Organic Growth: Excluding the impact of the company's strategic contraction of its U.S. operations, core revenue is expected to grow 11% to 17% year over year.
Gross Profit Margin: Expected to be between 28% and 30%, reflecting continued operational efficiency improvements.
Adjusted EBITDA: The company expects to achieve a positive full-year result in 2025, a significant improvement from a $3.5 million loss in 2024, mainly due to rigorous cost controls and a higher-margin sales mix.
In 2025, DDC's core consumer food business maintained strong operational performance.
The company also disclosed Core Consumer Food Business Adjusted EBITDA, a metric that further excludes costs related to its Bitcoin reserve strategy and non-cash fair value adjustments related to its Bitcoin holdings from adjusted EBITDA to more accurately reflect the core business performance.
In 2025, Core Consumer Food Business Adjusted EBITDA is expected to be between $5.5 million and $6 million.
In the first half of 2025, DDC initiated a long-term Bitcoin accumulation strategy, holding Bitcoin as its primary reserve asset.
As of December 31, 2025: The company holds 1,183 BTC.
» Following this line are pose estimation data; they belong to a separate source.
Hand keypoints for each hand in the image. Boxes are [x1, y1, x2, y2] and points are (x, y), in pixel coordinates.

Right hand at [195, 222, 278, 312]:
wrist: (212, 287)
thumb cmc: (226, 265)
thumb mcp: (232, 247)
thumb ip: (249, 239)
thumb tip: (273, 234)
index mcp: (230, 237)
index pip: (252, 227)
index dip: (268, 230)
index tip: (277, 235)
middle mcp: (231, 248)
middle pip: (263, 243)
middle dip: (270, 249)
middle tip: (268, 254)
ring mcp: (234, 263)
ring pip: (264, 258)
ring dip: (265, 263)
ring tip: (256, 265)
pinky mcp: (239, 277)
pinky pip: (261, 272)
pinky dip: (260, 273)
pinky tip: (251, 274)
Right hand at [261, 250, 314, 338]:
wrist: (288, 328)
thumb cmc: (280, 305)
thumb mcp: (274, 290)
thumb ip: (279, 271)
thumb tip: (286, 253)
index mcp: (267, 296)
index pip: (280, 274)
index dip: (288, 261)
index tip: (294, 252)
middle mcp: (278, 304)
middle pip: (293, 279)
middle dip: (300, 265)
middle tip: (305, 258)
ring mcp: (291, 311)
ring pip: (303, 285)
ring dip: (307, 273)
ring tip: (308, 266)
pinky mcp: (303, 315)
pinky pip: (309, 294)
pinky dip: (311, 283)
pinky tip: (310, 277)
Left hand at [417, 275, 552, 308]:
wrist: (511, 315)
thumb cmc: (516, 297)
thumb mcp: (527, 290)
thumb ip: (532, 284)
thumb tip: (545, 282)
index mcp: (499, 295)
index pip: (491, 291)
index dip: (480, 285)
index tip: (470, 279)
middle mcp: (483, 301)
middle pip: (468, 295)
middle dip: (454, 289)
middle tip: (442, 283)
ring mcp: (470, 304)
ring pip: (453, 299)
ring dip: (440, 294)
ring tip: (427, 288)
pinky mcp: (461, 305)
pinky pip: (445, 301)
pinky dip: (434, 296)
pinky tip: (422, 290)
As of February 28, 2026: Holdings increased to 2,118 BTC
Today's additional purchase of 65 BTC brings the company's total holdings to 2,183 BTC
DDC Founder, Chairman, and CEO Norma Chu stated, "We are proud to have closed 2025 with record revenue and positive adjusted EBITDA, demonstrating the steady growth of the company's consumer food business and the ongoing improvement in profitability. We are building a disciplined, growth-oriented food platform and strategically allocating capital to Bitcoin assets with a long-term view, aligning with our core beliefs. We believe that this dual-track model of 'Steady Consumer Business + Strategic Bitcoin Reserve' will help DDC create lasting long-term value for shareholders."
For the full year 2025, the company defines "Adjusted EBITDA" (a non-GAAP financial measure) as: Net income / (loss) excluding the following items:· Interest expense· Taxes· Foreign exchange gains/losses· Long-lived asset impairment· Depreciation and amortization· Non-cash fair value changes related to financial instruments (including Bitcoin holdings)· Stock-based compensation
DDC Enterprise Limited (NYSE: DDC) is actively implementing its corporate Bitcoin Treasury strategy while continuing to strengthen its position as a leading global Asian food platform.
The company has established Bitcoin as a core reserve asset and is executing a prudent, long-oriented accumulation strategy. While expanding its portfolio of food brands, DDC is gradually becoming one of the public company pioneers in integrating Bitcoin into its corporate financial architecture.